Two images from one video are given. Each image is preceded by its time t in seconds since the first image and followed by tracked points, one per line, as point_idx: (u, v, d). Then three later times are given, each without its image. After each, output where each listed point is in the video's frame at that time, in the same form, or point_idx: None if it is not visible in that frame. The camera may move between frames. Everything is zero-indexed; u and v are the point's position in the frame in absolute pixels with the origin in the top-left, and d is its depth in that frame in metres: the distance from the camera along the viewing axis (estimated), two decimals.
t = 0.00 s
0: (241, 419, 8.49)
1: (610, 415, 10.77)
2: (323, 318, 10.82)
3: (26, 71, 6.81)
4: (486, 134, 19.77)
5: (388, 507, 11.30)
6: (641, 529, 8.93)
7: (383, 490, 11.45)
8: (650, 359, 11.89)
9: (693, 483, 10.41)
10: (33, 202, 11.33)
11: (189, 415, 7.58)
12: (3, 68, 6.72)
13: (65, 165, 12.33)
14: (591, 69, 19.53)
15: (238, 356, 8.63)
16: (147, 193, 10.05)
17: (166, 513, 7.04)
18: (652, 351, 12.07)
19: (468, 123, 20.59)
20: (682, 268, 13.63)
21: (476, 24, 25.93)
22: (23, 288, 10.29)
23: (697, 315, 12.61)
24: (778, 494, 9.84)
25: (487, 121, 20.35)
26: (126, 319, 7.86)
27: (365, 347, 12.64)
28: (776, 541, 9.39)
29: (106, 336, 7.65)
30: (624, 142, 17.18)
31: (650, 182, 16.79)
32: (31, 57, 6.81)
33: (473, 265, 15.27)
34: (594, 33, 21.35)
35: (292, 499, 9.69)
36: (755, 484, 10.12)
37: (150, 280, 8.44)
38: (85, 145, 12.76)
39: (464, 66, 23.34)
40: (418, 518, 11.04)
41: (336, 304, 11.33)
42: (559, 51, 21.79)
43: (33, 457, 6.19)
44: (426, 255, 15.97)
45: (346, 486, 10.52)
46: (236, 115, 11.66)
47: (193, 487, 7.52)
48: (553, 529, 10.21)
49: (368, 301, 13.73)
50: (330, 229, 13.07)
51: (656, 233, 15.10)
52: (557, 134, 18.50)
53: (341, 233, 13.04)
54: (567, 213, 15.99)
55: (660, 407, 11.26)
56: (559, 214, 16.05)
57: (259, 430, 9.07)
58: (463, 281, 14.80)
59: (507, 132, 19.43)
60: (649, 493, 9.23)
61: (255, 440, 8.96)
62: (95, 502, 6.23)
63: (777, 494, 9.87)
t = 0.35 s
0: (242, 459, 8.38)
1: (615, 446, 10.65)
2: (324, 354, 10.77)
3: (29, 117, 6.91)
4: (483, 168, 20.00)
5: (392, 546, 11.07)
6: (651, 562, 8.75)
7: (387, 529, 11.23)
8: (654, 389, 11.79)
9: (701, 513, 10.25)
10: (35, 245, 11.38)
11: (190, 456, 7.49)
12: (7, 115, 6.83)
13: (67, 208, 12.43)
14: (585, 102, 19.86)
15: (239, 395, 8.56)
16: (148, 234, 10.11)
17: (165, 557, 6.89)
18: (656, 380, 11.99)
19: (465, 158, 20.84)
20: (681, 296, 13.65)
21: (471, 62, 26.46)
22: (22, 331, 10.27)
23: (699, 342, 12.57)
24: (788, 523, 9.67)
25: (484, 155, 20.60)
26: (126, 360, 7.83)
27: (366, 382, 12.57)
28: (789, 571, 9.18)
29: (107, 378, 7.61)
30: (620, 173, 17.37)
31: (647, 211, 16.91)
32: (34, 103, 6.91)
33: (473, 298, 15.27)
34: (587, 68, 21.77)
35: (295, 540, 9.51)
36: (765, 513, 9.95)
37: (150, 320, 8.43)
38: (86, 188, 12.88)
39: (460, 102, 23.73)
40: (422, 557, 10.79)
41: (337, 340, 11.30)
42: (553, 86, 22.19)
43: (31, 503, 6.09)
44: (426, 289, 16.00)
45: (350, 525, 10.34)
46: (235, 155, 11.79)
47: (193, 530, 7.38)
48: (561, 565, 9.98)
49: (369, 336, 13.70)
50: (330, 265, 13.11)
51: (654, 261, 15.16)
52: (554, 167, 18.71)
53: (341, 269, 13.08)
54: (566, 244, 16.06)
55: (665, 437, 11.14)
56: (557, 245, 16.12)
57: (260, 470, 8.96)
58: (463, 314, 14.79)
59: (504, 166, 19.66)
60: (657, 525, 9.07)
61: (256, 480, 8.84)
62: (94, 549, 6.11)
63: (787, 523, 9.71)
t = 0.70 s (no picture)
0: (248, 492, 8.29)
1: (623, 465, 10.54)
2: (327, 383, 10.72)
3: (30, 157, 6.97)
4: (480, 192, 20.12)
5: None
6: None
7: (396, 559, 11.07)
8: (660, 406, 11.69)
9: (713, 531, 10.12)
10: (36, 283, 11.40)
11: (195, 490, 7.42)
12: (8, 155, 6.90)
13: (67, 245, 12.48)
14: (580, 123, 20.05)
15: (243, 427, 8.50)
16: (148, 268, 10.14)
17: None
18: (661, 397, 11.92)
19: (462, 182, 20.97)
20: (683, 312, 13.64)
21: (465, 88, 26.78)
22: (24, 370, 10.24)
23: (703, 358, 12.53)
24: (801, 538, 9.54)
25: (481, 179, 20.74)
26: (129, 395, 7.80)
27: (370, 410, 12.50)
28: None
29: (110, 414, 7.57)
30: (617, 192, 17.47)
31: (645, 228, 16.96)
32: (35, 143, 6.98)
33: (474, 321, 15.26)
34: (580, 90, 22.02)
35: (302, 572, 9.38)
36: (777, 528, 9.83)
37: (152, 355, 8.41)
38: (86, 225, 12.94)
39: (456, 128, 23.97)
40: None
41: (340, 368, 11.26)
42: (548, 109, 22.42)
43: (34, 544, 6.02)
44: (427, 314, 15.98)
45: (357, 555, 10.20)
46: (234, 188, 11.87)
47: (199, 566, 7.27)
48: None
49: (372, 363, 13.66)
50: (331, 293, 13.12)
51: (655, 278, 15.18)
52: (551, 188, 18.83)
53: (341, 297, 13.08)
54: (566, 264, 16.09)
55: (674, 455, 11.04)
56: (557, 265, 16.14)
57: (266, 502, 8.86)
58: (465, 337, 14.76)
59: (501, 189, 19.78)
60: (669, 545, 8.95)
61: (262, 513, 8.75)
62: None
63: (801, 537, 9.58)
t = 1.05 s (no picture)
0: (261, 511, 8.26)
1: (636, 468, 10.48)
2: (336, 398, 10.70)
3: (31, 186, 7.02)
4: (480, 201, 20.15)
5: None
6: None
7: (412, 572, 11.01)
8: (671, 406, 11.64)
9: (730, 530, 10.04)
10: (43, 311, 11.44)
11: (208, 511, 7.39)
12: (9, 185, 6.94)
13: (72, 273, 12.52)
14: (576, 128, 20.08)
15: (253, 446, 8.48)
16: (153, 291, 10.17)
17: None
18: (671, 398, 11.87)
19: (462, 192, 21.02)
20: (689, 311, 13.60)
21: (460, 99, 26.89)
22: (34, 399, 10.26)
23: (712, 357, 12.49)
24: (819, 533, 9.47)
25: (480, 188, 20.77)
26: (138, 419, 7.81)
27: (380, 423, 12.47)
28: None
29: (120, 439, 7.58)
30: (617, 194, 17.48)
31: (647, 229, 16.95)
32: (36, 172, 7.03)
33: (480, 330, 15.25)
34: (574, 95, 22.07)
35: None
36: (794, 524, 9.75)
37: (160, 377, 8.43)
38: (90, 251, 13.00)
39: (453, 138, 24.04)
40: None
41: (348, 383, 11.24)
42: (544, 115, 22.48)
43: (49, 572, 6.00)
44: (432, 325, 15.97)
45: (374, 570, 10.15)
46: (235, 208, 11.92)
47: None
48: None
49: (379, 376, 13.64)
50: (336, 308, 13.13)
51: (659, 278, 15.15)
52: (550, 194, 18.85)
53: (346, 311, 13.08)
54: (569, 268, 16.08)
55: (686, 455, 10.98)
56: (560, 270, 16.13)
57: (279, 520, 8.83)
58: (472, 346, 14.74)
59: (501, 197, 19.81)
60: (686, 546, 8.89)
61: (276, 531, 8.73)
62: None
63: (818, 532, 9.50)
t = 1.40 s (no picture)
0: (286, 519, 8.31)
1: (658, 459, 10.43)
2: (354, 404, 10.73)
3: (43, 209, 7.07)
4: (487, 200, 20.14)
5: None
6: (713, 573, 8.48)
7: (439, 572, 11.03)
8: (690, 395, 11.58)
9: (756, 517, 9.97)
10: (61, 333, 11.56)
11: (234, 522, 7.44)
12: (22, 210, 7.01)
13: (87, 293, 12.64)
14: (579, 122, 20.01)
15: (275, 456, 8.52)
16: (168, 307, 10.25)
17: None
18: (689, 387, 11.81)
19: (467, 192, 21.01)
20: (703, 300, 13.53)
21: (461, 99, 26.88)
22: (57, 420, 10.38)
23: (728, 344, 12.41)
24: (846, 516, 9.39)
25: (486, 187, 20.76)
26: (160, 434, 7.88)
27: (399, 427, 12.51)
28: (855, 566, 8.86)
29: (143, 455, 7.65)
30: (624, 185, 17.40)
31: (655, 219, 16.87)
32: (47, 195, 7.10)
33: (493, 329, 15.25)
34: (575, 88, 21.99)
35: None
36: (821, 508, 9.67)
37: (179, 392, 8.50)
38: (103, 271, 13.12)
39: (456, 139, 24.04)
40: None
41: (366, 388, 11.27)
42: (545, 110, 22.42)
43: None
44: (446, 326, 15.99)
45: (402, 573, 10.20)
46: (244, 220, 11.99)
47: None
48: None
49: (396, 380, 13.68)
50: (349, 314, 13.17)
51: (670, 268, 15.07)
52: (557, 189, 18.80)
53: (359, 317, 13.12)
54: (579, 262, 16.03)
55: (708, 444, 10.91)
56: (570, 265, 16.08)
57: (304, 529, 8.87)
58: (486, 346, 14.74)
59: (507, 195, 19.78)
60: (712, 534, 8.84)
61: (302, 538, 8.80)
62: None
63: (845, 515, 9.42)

▶ _Activity_: Among the lines above, repeat exactly those from the line with "35: (295, 540, 9.51)" to the line with "52: (554, 167, 18.71)", counting both ends.

▶ _Expected output_:
35: (295, 540, 9.51)
36: (765, 513, 9.95)
37: (150, 320, 8.43)
38: (86, 188, 12.88)
39: (460, 102, 23.73)
40: (422, 557, 10.79)
41: (337, 340, 11.30)
42: (553, 86, 22.19)
43: (31, 503, 6.09)
44: (426, 289, 16.00)
45: (350, 525, 10.34)
46: (235, 155, 11.79)
47: (193, 530, 7.38)
48: (561, 565, 9.98)
49: (369, 336, 13.70)
50: (330, 265, 13.11)
51: (654, 261, 15.16)
52: (554, 167, 18.71)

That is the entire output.